**ФРАГМЕНТ ТЕКСТА**.
::::

Идеалы и действительность в русской литературе - [111]

Шрифт
Интервал

Указав, что Толстой уже стоял на этой точке зрения, например, когда описывал смерть ямщика в рассказе «Три смерти», Хомяков заключил свою речь словами: «Да, и вы были, и вы будете обличителем. Идите с Богом по тому прекрасному пути, который вы выбрали»[27].

Во всяком случае, в «Что такое искусство?» Толстой окончательно разрывает с теориями «искусства для искусства» и открыто становится в ряды тех, мысли которых об искусстве были изложены на предыдущих страницах. Он только точнее определяет область искусства, говоря, что художник всегда стремится сообщить другим чувства, возбуждаемые в нем самом природой или человеческой жизнью; т. е. не убедить, как говорил Чернышевский, но поразить других собственными чувствами, — и это определение, конечно, правильнее. Но не должно забывать, что «чувство» и «мысль» — неразделимы. Чувство нуждается в словах для своего выражения, а выраженное словами является мыслью. И когда Толстой говорит, что целью художественной деятельности должна быть передача «высочайших чувств, каких человечество может достигнуть», когда он говорит, что искусство должно быть «религиозным» — т. е. пробуждать высочайшие и лучшие стремления, он лишь выражает другими словами то, что раньше говорили наши лучшие критики, начиная с Веневитинова, Надеждина и Полевого. В действительности, когда он жалуется, что никто не учит людей, как жить, он забывает, что именно это делает истинное искусство и что именно это всегда было делом наших художественных критиков. Белинский, Добролюбов и Писарев и их продолжатели только и делали, что учили людей, как жить. Они изучали и анализировали жизнь, как изобразили и поняли ее величайшие художники каждого столетия, и они выводили из их произведений заключение — «как жить».

Более того. Когда Толстой, вооруженный могущественным критическим анализом, бичует то, что он называет подделкой под искусство, он лишь продолжает работу, начатую Добролюбовым, Чернышевским и в особенности Писаревым. Он становится на сторону Базарова. Но это вмешательство великого художника наносит более смертельный удар теории «искусства для искусства», все еще процветающей в Западной Европе, чем это могли сделать диатрибы Прудона или работы наших русских критиков, неизвестных на Западе.

Что же касается утверждения Толстого, что ценность произведения искусства измеряется степенью его доступности для возможно большей массы людей, — утверждения, которое вызвало ожесточенные опровержения со всех сторон и даже насмешки, — то оно, хотя и было выражено Толстым, может быть, в не совсем удачной форме, тем не менее, по моему мнению, содержит зародыш верной идеи, которая в свое время, несомненно, привьется. Очевидно, что каждая отрасль искусства имеет известные условные способы для своего выражения свой собственный путь для «заражения других чувствами художника», и, следовательно, требует известной предварительной подготовки для понимания. Толстой едва ли прав, забывая о том, что известная подготовка необходима для правильного понимания даже простейших форм искусства, и его критерий «всеобщего понимания» заходит чересчур далеко. Человек, незнакомый с картинами, не понимает лиц, написанных в профиль, или же таких, в которых половина лица в тени. Человек с музыкально неразвитым слухом понимает только темп в музыке, только ритм, но плохо различает еще ее звуки, отдельные ноты мелодии. Развитие понимания, следовательно, необходимо, и наше наслаждение искусством растет вместе с развитием нашего понимания.

::::

**ИСХОДНЫЕ ДАННЫЕ**.
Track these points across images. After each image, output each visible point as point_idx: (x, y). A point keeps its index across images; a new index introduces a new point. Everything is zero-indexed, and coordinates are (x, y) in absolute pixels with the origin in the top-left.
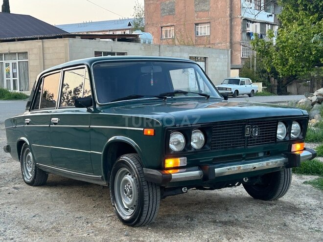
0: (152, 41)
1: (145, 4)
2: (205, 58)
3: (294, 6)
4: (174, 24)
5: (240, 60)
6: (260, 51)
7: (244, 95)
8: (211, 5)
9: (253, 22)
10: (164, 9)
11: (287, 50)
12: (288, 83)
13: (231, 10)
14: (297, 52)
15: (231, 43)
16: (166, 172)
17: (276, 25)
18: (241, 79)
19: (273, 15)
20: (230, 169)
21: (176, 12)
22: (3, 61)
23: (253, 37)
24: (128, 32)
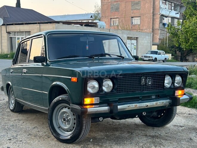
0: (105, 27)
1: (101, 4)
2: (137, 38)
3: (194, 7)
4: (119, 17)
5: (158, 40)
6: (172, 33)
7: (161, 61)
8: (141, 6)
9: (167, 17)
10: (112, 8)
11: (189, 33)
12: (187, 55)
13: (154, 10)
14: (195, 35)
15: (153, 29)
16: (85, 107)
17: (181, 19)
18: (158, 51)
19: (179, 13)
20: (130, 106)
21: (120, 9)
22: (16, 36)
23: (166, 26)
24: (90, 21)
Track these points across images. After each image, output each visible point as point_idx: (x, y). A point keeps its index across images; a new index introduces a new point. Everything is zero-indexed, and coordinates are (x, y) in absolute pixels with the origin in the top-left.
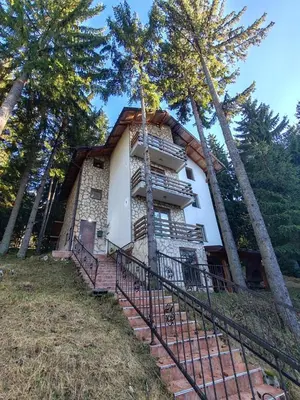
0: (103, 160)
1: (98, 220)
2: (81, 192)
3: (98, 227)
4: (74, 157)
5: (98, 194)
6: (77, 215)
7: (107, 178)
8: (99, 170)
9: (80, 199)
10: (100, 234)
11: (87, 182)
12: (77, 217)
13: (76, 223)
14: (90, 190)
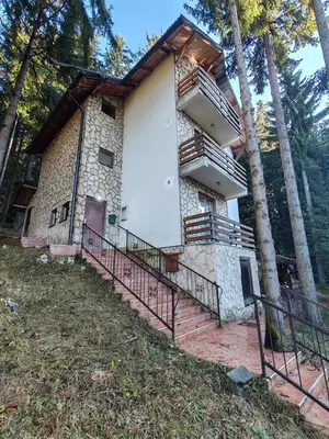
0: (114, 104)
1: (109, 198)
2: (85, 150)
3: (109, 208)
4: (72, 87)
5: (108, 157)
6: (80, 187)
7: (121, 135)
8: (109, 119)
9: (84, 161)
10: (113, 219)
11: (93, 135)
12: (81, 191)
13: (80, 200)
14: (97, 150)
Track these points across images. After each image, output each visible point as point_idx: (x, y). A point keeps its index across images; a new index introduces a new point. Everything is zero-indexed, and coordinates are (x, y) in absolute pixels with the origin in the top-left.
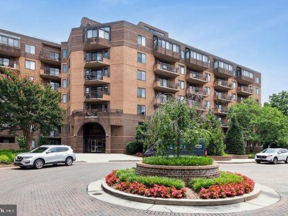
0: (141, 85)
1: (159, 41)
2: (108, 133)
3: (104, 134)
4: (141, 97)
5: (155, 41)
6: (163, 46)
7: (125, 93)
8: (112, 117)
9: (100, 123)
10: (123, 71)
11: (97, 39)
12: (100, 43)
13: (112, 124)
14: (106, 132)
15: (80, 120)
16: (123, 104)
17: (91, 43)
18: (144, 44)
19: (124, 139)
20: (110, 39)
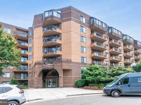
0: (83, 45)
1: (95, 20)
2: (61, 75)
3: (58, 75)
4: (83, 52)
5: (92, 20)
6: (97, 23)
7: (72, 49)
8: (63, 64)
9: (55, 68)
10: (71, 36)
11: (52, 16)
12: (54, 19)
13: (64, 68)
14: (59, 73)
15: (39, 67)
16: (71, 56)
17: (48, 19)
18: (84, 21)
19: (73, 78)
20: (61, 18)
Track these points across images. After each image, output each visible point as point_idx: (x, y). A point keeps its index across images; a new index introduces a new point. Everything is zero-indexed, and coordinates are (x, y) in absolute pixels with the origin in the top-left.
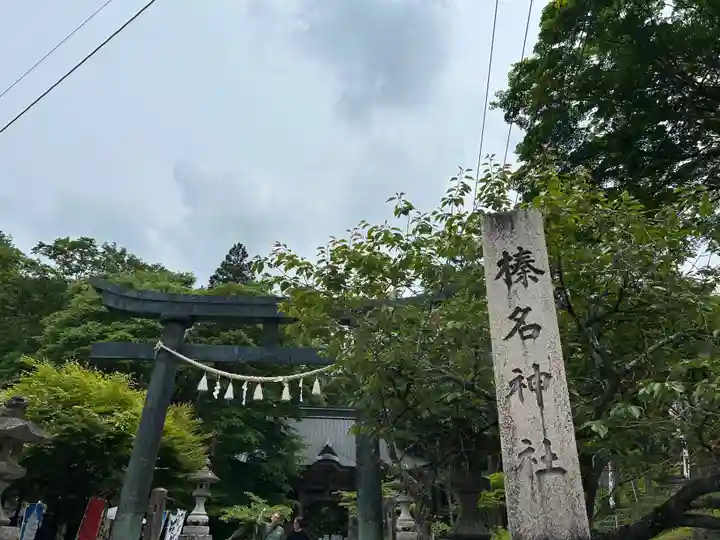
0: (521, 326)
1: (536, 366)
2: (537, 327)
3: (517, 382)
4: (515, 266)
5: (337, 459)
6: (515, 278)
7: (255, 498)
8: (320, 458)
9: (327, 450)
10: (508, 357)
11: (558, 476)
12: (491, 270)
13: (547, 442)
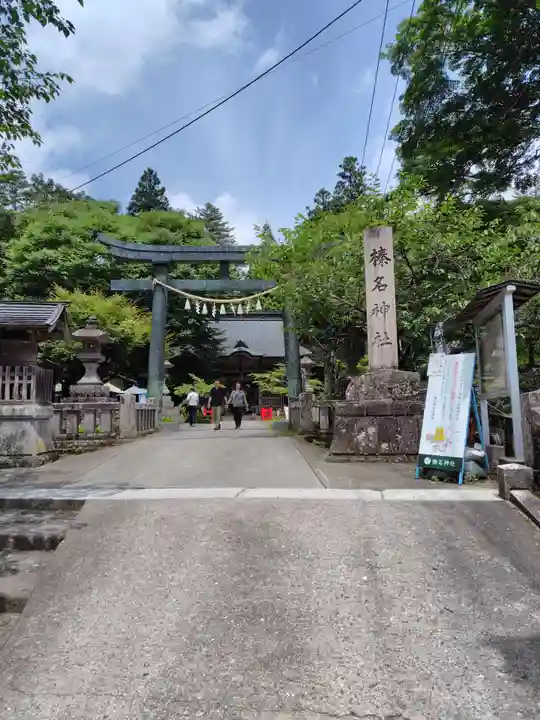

::::

**ЗАДАНИЕ**. Перепишите без изменений отрывок из текста о взглядах Толстого на искусство, заключенный между словами «Более того. Когда» и «неизвестных на Западе.» включительно.

**РЕЗУЛЬТАТ ВЫПОЛНЕНИЯ**.
Более того. Когда Толстой, вооруженный могущественным критическим анализом, бичует то, что он называет подделкой под искусство, он лишь продолжает работу, начатую Добролюбовым, Чернышевским и в особенности Писаревым. Он становится на сторону Базарова. Но это вмешательство великого художника наносит более смертельный удар теории «искусства для искусства», все еще процветающей в Западной Европе, чем это могли сделать диатрибы Прудона или работы наших русских критиков, неизвестных на Западе.